I looked across the table at Shimelis. ‘You’re right of course,’ I said. ‘But would you mind if I asked you another favour?’
With an eloquent hand gesture, the Politburo member indicated that I should go ahead.
‘I’d still like to attend a Timkat ceremony,’ I continued, ‘and since Axum is obviously out of the question I was wondering whether I might be able to go to Gondar this January instead.’
Beside me Richard coughed politely. The city that I had just named was reportedly besieged by rebel forces and there had been rumours that it might fall any day.

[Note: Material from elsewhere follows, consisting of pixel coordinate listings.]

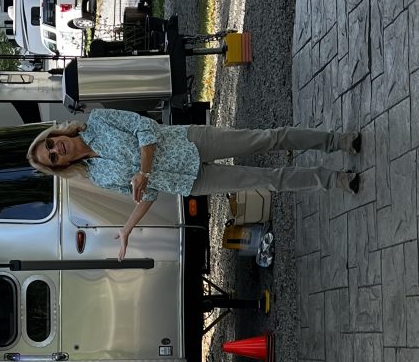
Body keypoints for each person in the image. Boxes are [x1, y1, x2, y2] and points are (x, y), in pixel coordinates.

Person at [27, 108, 362, 259]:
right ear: (61, 166)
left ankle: (338, 141)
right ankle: (334, 179)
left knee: (266, 139)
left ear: (56, 134)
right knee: (267, 180)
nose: (57, 149)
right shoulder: (97, 175)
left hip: (190, 142)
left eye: (51, 144)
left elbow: (145, 128)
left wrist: (144, 171)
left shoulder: (98, 121)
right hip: (189, 181)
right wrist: (128, 228)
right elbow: (148, 192)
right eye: (52, 157)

‘Why Gondar?’ Shimelis asked.
‘Because it’s in the Lake Tana area – which, as I said, I’ve identified as being closely associated with the early history of the Ark in this country. And because I understand that many Falashas still live in and around Gondar. I remember passing through Jewish villages just north of the city way back in 1983, but I didn’t have a chance to carry out any proper interviews at that time. So what I’d like to do, if it’s OK with you, is kill two birds with one stone. I’d like to attend Timkat in Gondar. And while I’m there I’d like to carry out some research amongst the Falashas.’
‘It may be possible,’ replied Shimelis. ‘It depends on the military situation, but it may be possible. I shall look into it and let you know.’